When I first started my blog, few years ago, I was totally crazy about raw cakes. They were something quite new here in Finland and I spend countless hours developing, testing, tasting and planning new cakes – no wonder I got a bit bored with them after all! Lately I’ve been making raw cakes only if someone has asked me to make one, for a party or something similar.
The basic base for raw cakes is usually made from cashews, as you most probably now, and in co-operation with Earth Control I had the chance to develop a recipe for their cashew-cranberry mix. When I saw the bag I noticed the old raw cake lover inside me waking up: could it be possible to mix the dried cranberries to the base of a cake, I wondered? And you know what: it for sure was! The dried cranberries add some natural sweetness to the cake, and a bit on nice color as well (for the color I used also beetroot juice powder).

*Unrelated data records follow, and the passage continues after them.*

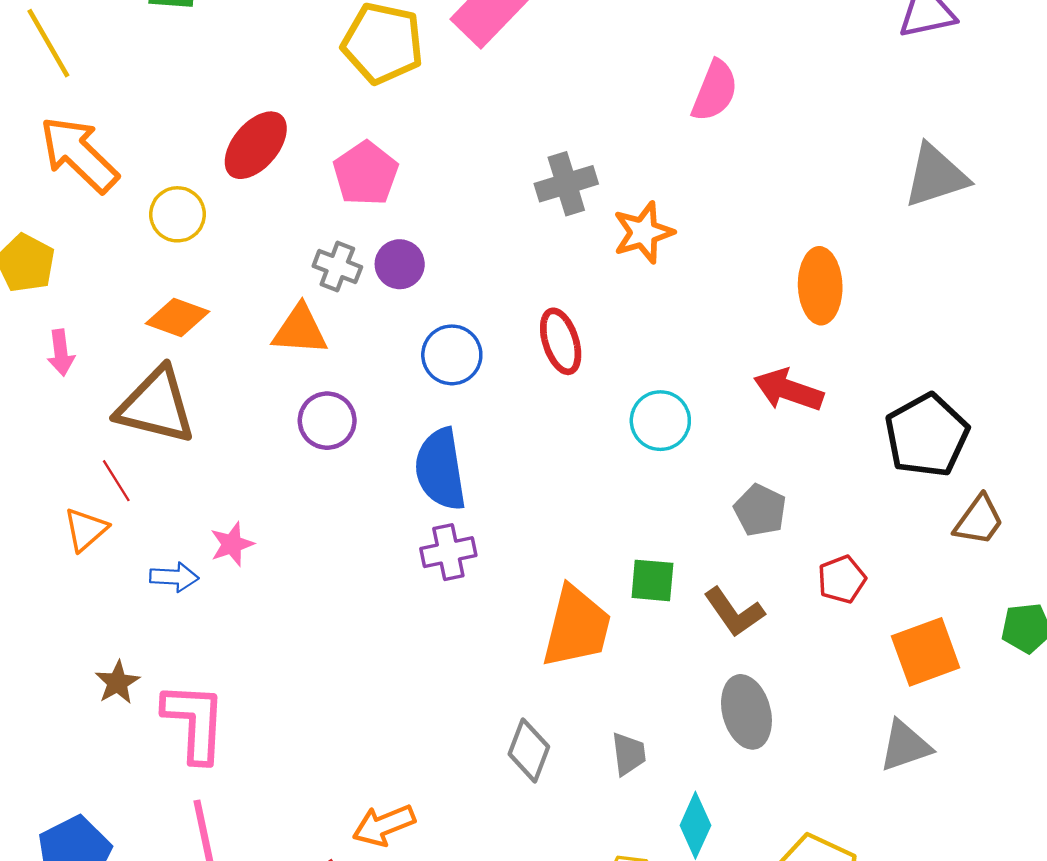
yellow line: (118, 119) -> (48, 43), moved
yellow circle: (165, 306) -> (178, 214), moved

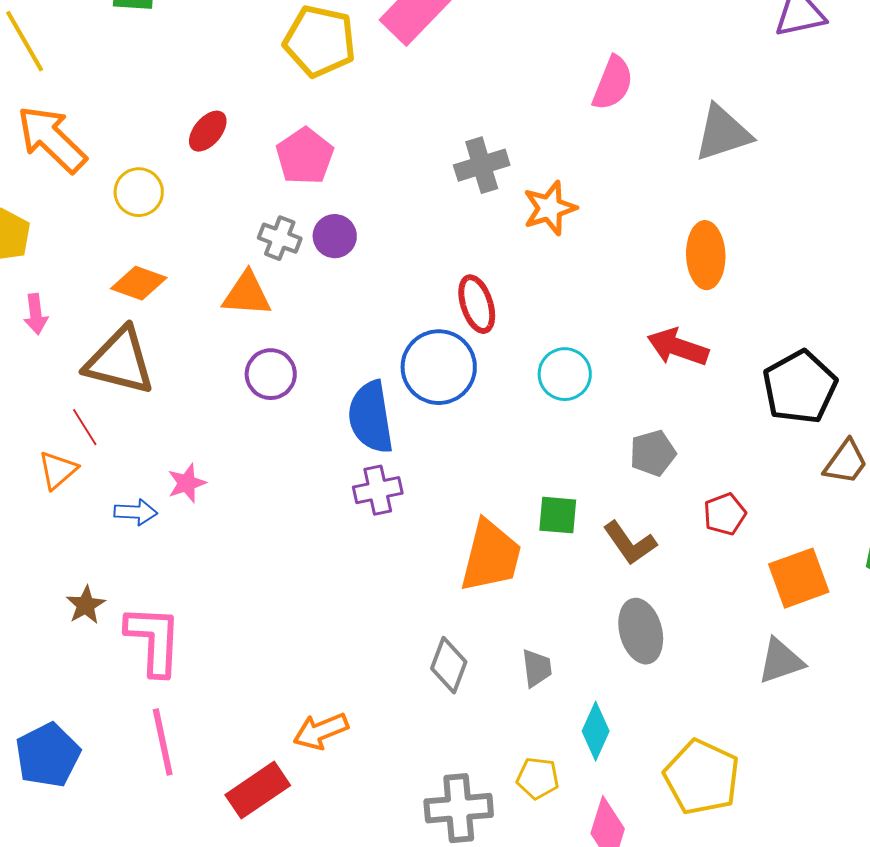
red ellipse: (256, 145) -> (208, 131), size x0.7
gray triangle: (936, 176) -> (723, 133), moved
blue circle: (452, 355) -> (439, 367), moved, size x1.4
gray pentagon: (760, 510) -> (653, 453), turned 30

Instead of normal cake tin I decided to use small jars: aren’t they pretty? You can of course do the cake into a tin as well, but then double the ingredients: now the recipe is for two-three portions (jars).
Raw cake in a jar is a nice detail for a table setting, a brunch or for a party buffet, and I saved some of the base dough for the decoration of the jars. The preparation is very easy, and no worries if you don’t have beetroot juice powder – you can leave it out as well. The colour will of course be different, but the cake jars will taste lovely even without it.

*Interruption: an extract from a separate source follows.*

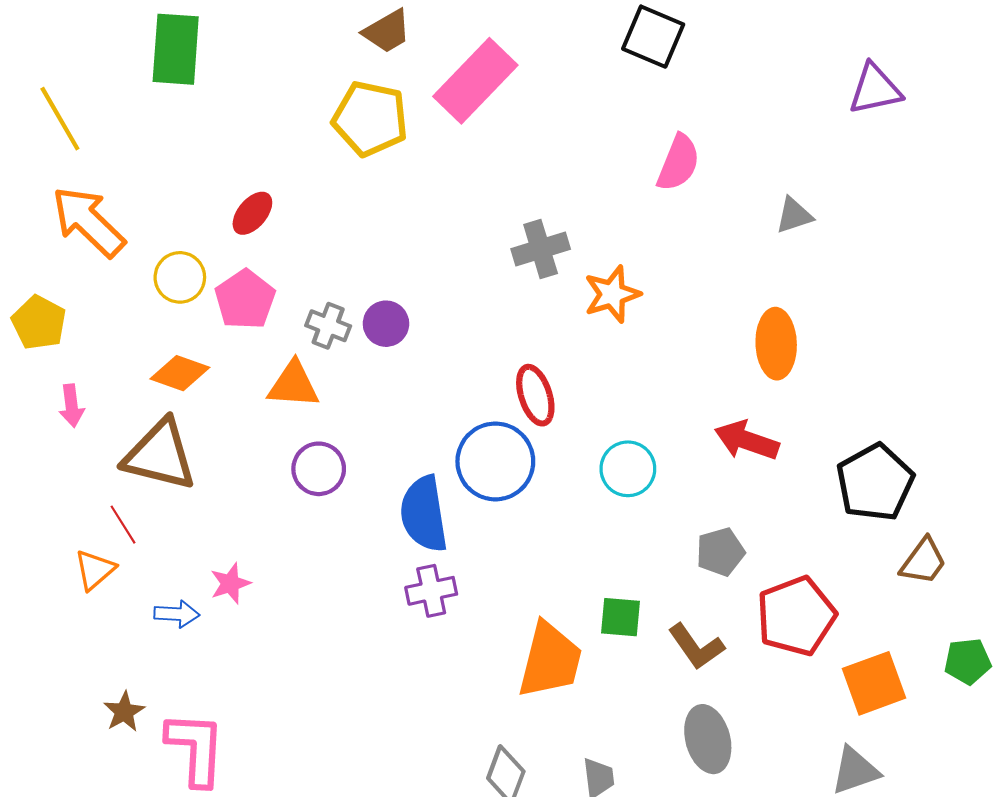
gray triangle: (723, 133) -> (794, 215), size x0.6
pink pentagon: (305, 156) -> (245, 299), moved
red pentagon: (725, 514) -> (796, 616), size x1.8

The cake jars are filled with good energy from cashews, and natural sweetness from dates, coconut and orange. If you decide to use beetroot juice powder as well, you will add a great amount of health effects – the cake jars are real feel-good treats!
Lovely Raw Cake Jar (GF, D, V)
serves two – three
about 0,5 dl gluten free oat flakes
about 1,25 dl diced dried dates
2 Tbsp shredded coconut
(1-2 Tbsp water, depending on the moist of the dried dates)
2 dl Earth Control Cashew-cranberry mix (soaked over night or min 4 h)
0,5 dl virgin coconut oil (melted)
1 medium (organic) orange
1-2 Tbsp honey or maple syrup
1 tsp beetroot juice powder (for the pink color, you can leave it out as well)
1. Make the base: put all the ingredients into a blender and mix. Depending on how moist the dates are, you might need a bit of water: the dough should be quite easy to press on the bottom of the jars, but not too tight (it should be easy to eat them with from the jar). Put into a freezer for a moment.
2. Press the dough lightly in the jars, but save some of the base for decoration.
3. Prepare the dough: rinse the soaked nut-cranberry mix and add into a powerful blender with rest of the ingredients. Mix until smooth and lovely: if you have organic orange and prefer stronger orange-flavor, you can add some zest as well.
4. Pour it to the jars, and put the jars into a fridge for at least couple of hours, or over night. When the raw cake jars are ready, decorate with the bottom crust, and enjoy!